DISTRIBUTION - Praemia Hotels Europe a distribué en 2025 un dividende brut de 7,95 €/part, en hausse de +6,57 % par rapport aux 7,46 €/part versés en 2024. Cette distribution correspond à un taux de distribution de 3,90 %. Compte tenu de l'exposition internationale du portefeuille, la SCPI a également acquitté 0,27 €/part de fiscalité étrangère pour le compte des associés. Le dividende net ressort ainsi à 7,68 €/part. Le résultat courant progresse parallèlement à 7,66 €/part contre 7,17 €/part en 2024 (+6,83 %), illustrant l'amélioration progressive de la rentabilité opérationnelle du portefeuille. Le dividende apparaît ainsi quasiment intégralement couvert par le résultat de l'exercice.
CONVOCATION - L'Assemblée Générale Ordinaire d'approbation des comptes de Praemia Hotels Europe se tiendra le 25 juin 2026 à 10h00 au 36 rue de Naples à Paris. L'avis de convocation a été publié au Bulletin des Annonces Légales Obligatoires le 10 juin 2026. Plusieurs résolutions importantes seront soumises au vote des associés, notamment l'assouplissement des conditions d'accès au fonds de remboursement afin d'améliorer les possibilités de sortie des associés confrontés à la faiblesse de la liquidité.
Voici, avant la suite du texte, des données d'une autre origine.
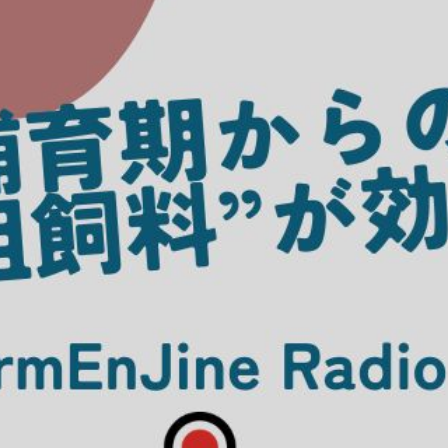
COMPANY
opics
オルテック・
アサヒバイオ
株式会
ジャパン合同
サイクル株式
ンズ・
会社
会社
ー
式会社デーリィジャパン社は、酪農総合情報
Dairy Japan』をはじめとする酪農家のた
の出版会社。
農がますます面白くなり、酪農場がどんどん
La société de gestion propose également plusieurs ajustements relatifs aux frais de mutation et aux modalités de gouvernance imposées par l'évolution de la réglementation applicable aux SCPI.
AVIS & PERSPECTIVES - L'exercice 2025 apparaît avant tout comme une année de transition pour Praemia Hotels Europe. Le changement de nom de Primofamily vers Praemia Hotels Europe traduit l'aboutissement d'une évolution stratégique engagée depuis plusieurs années vers une spécialisation accrue dans l'hôtellerie européenne. Sur le plan immobilier, cette orientation se matérialise progressivement avec une exposition hôtelière désormais supérieure à 63 % du patrimoine et des fondamentaux locatifs toujours très solides. En revanche, la situation du marché des parts demeure préoccupante. La collecte est devenue quasi inexistante et le registre des retraits continue de s'étoffer pour atteindre près de 10 % du capital. La mise en œuvre d'un fonds de remboursement plus flexible constitue une réponse pragmatique mais ne règle pas la question structurelle de l'absence de collecte. Les cessions réalisées début 2026 pourraient offrir des marges de manœuvre supplémentaires à la société de gestion. À court terme, Praemia Hotels Europe présente donc le profil d'une SCPI relativement stable sur le plan immobilier mais confrontée à une problématique de liquidité comparable à celle observée sur de nombreux véhicules historiques du marché. Le principal enjeu des prochains exercices sera de démontrer que le repositionnement hôtelier permet non seulement d'améliorer le rendement mais également de restaurer progressivement l'attractivité commerciale du véhicule.